Help for troubled youths

Help for troubled youths

SINGAPORE - If you have a hot-blooded, hard-headed teenager who has fallen foul of the law, do not give up on him. Keep trying to reach out to him and bear with the pain of his rejection of you.

No matter how long it takes, he will come around, say reformed youth and experts.

"Children will respond better with tender loving care and talking. Tough love, including scolding and ultimatums, might work for those who are younger," says Ms Joyce Chan, 34, executive director at Teen Challenge Singapore.

For troubled teens, patience and many hours of talking and listening to them are key to understanding their rebelliousness and returning them to the right path, says Mr Wilson Tan, 41, deputy executive director of Youth Guidance Outreach Services.

Youth behaving badly came into the spotlight recently when a full-time national serviceman Wilson Siau, 20, was slashed outside Cathay Cineleisure Orchard.

A 23-year-old man was left in critical condition after he was attacked by a group of men at the same mall last December.

Reformed gang member Kenji Joo, 30, says delinquent youth can change for the better, if there is home support. "People join gangs and fight in groups to get attention or if they have bad peer support or if they have no one to look up to at home, especially fathers who should be role models for their sons," says Mr Joo, who is now a personal trainer.

His father died of cancer when he was 18. By then, he had fallen into bad company. At 14, he was picked on by gang members daily and badgered to join them. He joined so that the beatings would stop.
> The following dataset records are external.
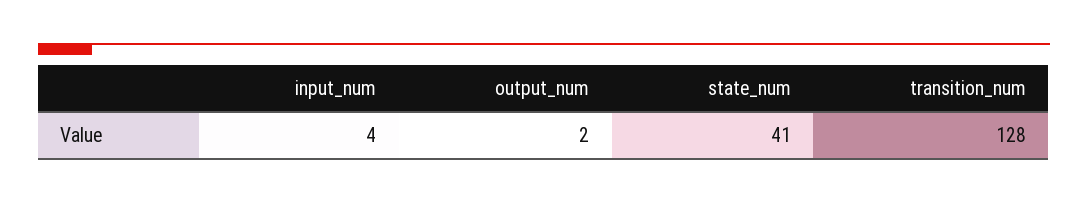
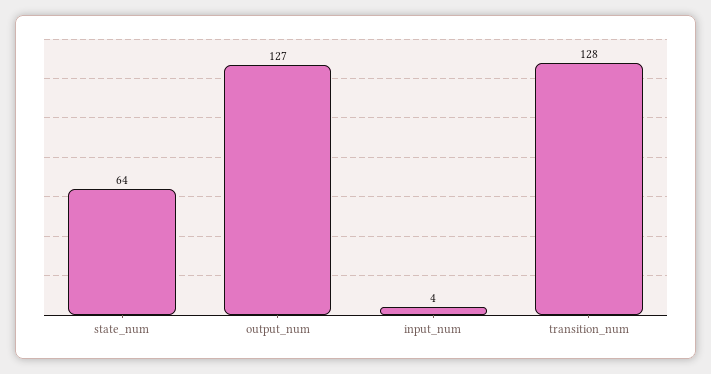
  {
    "input_num": 4,
-   "output_num": 2,
+   "output_num": 127,
-   "state_num": 41,
+   "state_num": 64,
    "transition_num": 128
  }

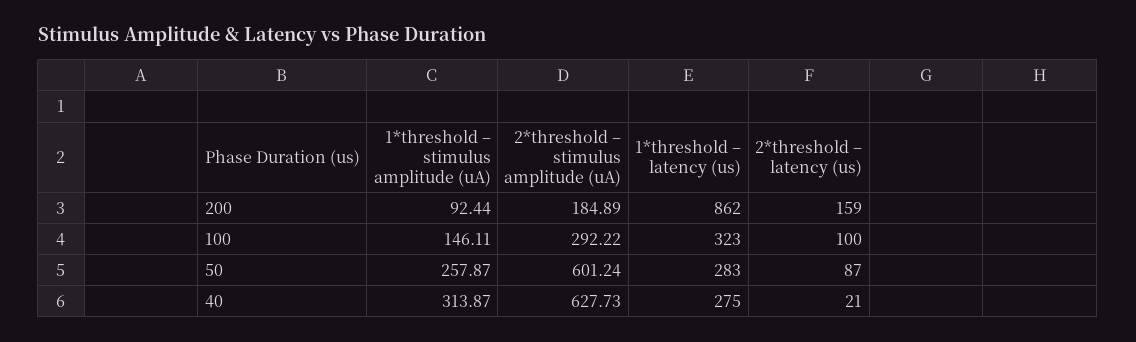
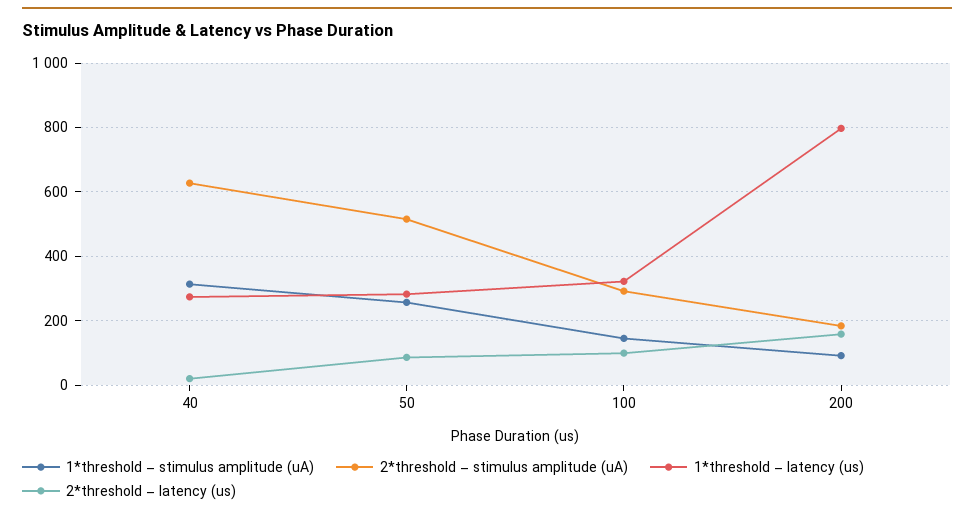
  {
    "1*threshold – stimulus amplitude (uA)": {
      "200": 92.44,
      "100": 146.11,
      "50": 257.87,
      "40": 313.87
    },
    "2*threshold – stimulus amplitude (uA)": {
      "200": 184.89,
      "100": 292.22,
-     "50": 601.24,
+     "50": 520,
      "40": 627.73
    },
    "1*threshold – latency (us)": {
-     "200": 862,
+     "200": 800,
      "100": 323,
      "50": 283,
      "40": 275
    },
    "2*threshold – latency (us)": {
      "200": 159,
      "100": 100,
      "50": 87,
      "40": 21
    }
  }

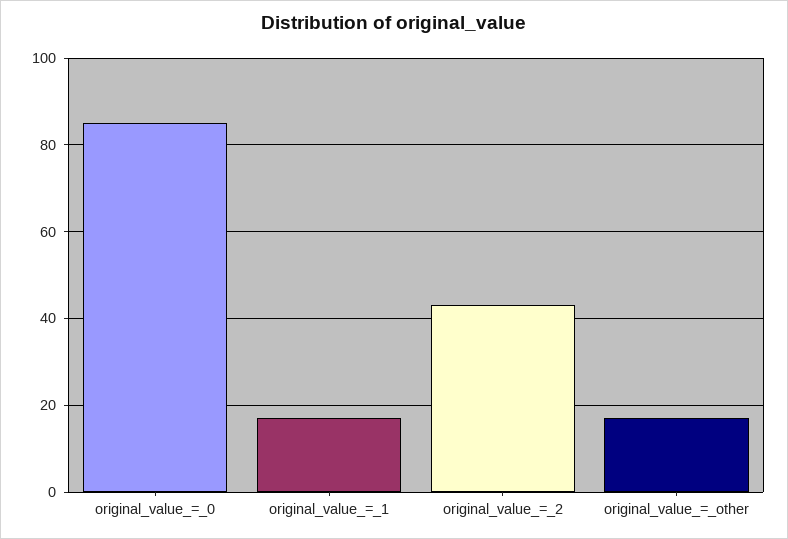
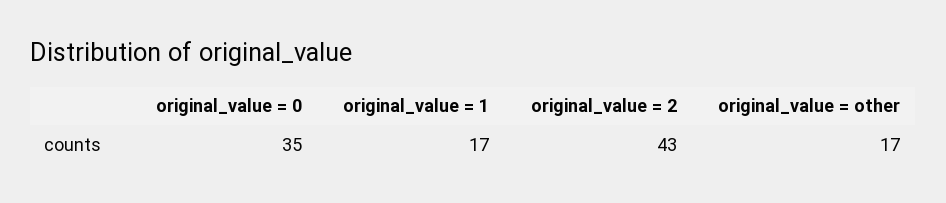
  {
-   "original_value_=_0": 85,
+   "original_value_=_0": 35,
    "original_value_=_1": 17,
    "original_value_=_2": 43,
    "original_value_=_other": 17
  }

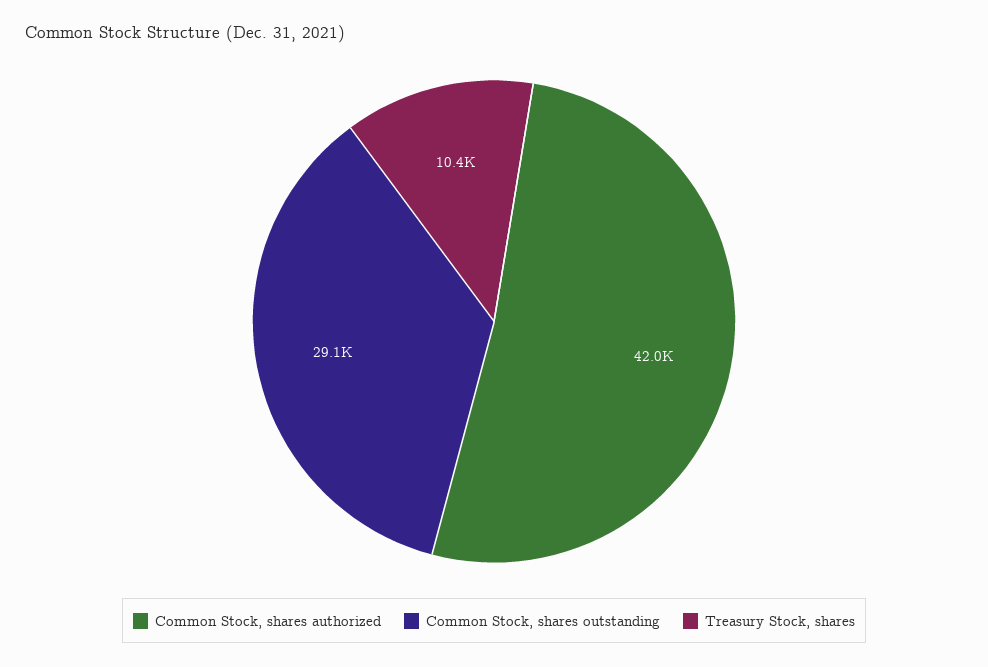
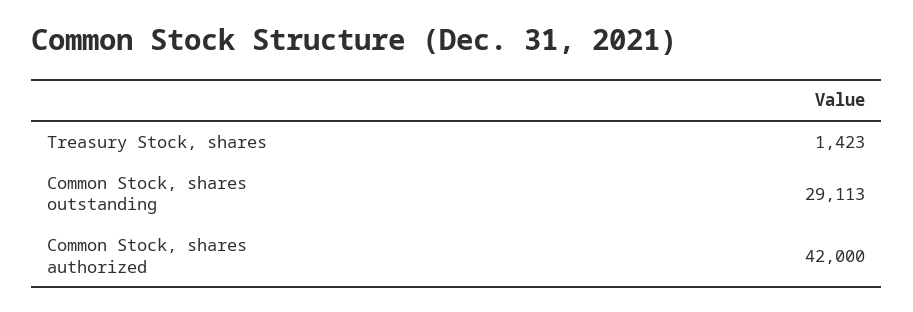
  {
    "Common Stock, shares authorized": 42000,
    "Common Stock, shares outstanding": 29113,
-   "Treasury Stock, shares": 10400
+   "Treasury Stock, shares": 1423
  }

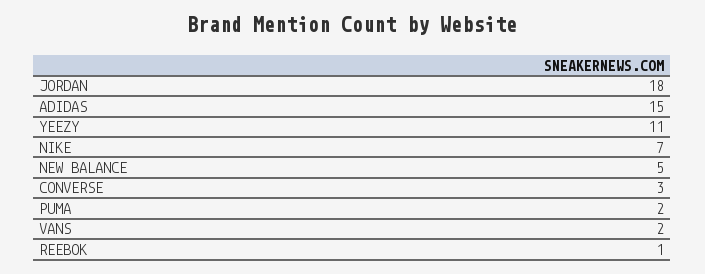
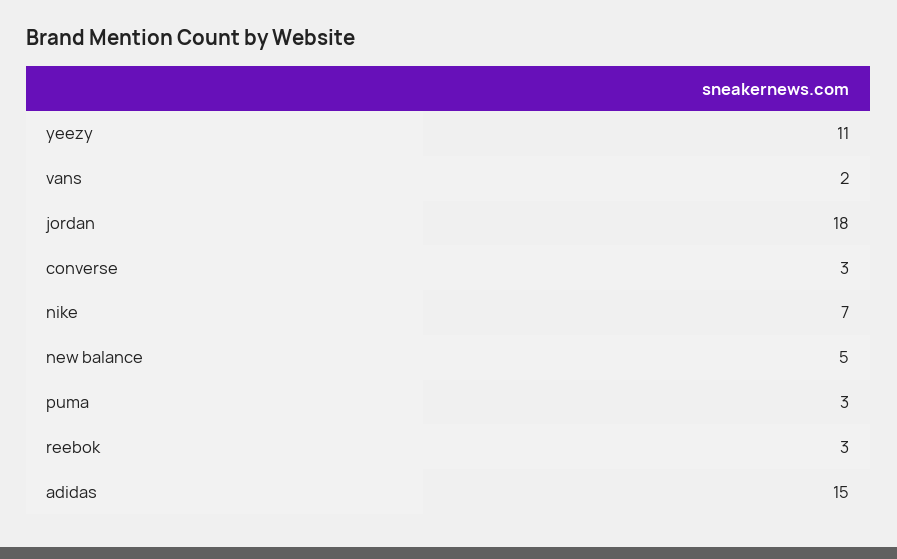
  {
    "JORDAN": 18,
    "ADIDAS": 15,
    "YEEZY": 11,
    "NIKE": 7,
    "NEW BALANCE": 5,
    "CONVERSE": 3,
-   "PUMA": 2,
+   "PUMA": 3,
    "VANS": 2,
-   "REEBOK": 1
+   "REEBOK": 3
  }

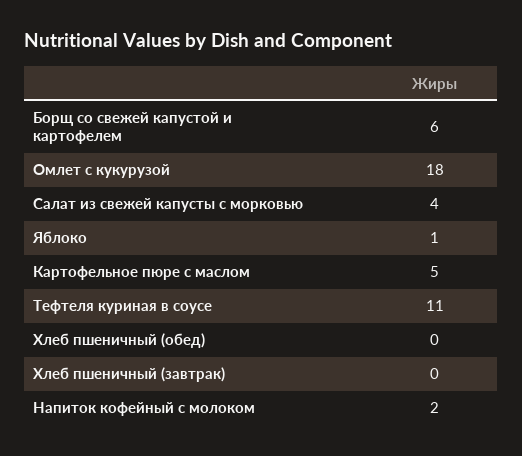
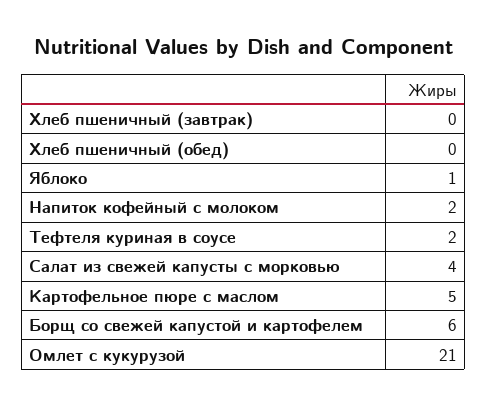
  {
    "Борщ со свежей капустой и картофелем": 6,
-   "Омлет с кукурузой": 18,
+   "Омлет с кукурузой": 21,
    "Салат из свежей капусты с морковью": 4,
    "Яблоко": 1,
    "Картофельное пюре с маслом": 5,
-   "Тефтеля куриная в соусе": 11,
+   "Тефтеля куриная в соусе": 2,
    "Хлеб пшеничный (обед)": 0,
    "Хлеб пшеничный (завтрак)": 0,
    "Напиток кофейный с молоком": 2
  }

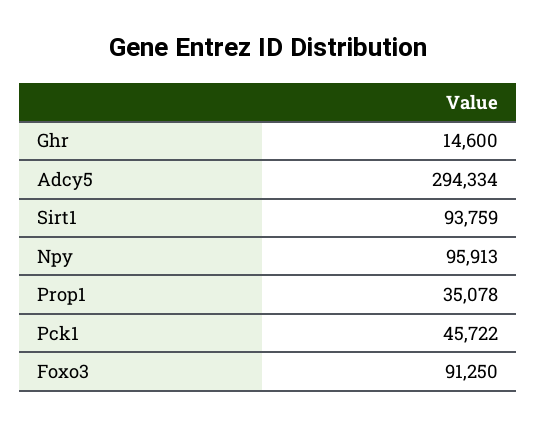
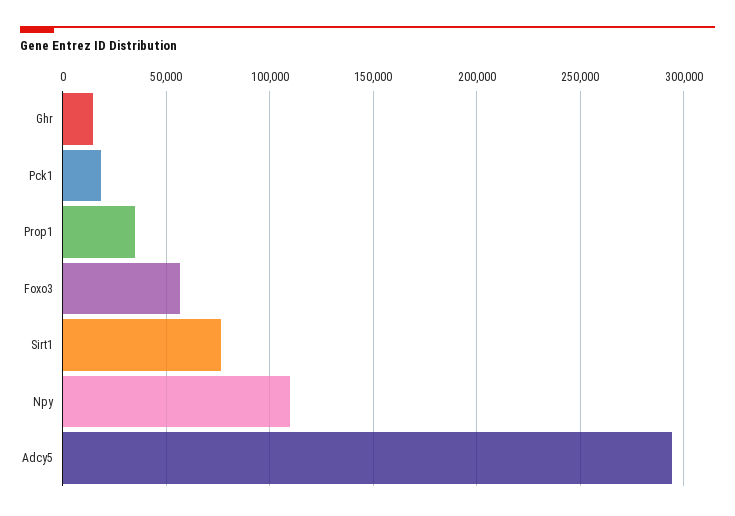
  {
    "Ghr": 14600,
    "Adcy5": 294334,
-   "Sirt1": 93759,
+   "Sirt1": 75000,
-   "Npy": 95913,
+   "Npy": 110000,
    "Prop1": 35078,
-   "Pck1": 45722,
+   "Pck1": 20000,
-   "Foxo3": 91250
+   "Foxo3": 55000
  }

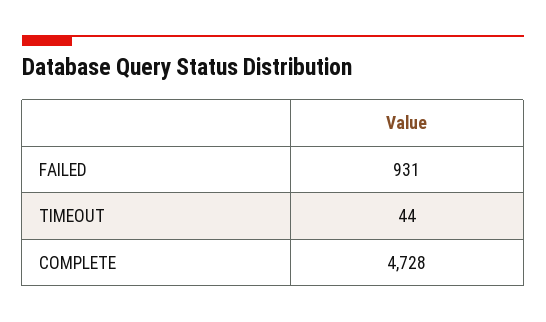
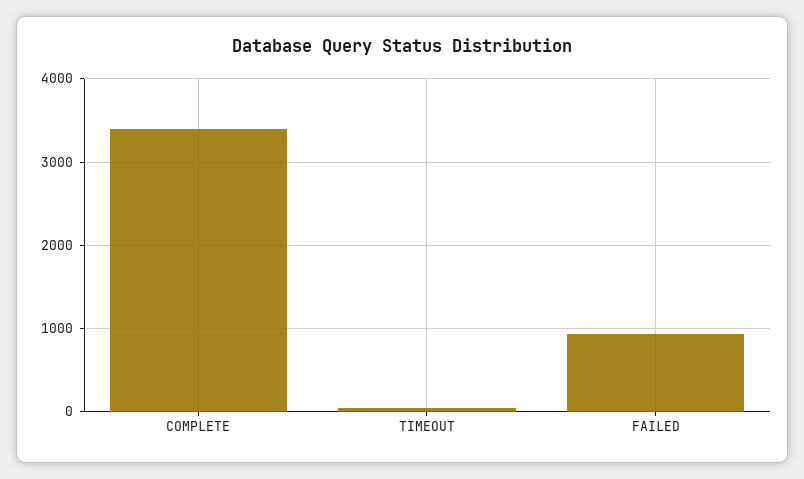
  {
    "FAILED": 931,
    "TIMEOUT": 44,
-   "COMPLETE": 4728
+   "COMPLETE": 3400
  }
When asked about the bruises all over his face and body, the avid sportman brushed them away as sports injuries. "They could see I had changed a lot but they were not clear why," he says of his parents' queries.

For about 12 years, he got deeper into the underworld, leading a group of 50 men at one time and trafficking drugs.

Helping to take care of household expenses was an "excuse" for his thuggish behaviour. As debts piled, his mother held down two jobs as a coffee shop assistant to feed him and two younger siblings.

At 19, he was busted and jailed from 2002 to 2003 for drug consumption, then jailed again from 2005 to 2010 for trafficking and fighting in prison. He made up for those wasted years from around 2006 while in prison, where he prepared to sit his O-level examinations.

He has earned a string of certificates qualifying as a master trainer for sports therapy, yoga and pilates, among other things.

His company Best Core runs fitness programmes for gymnasiums. He also volunteers to run boot camps for neighbourhood kids. He says his Christian faith helped him find himself but ultimately, parents must "find a way to interact" with their kids, be it going out for karaoke sessions or to Sentosa.

"Parents need to recognise their child's worth and motivate him. Every child wants to be a hero in his parents' eyes."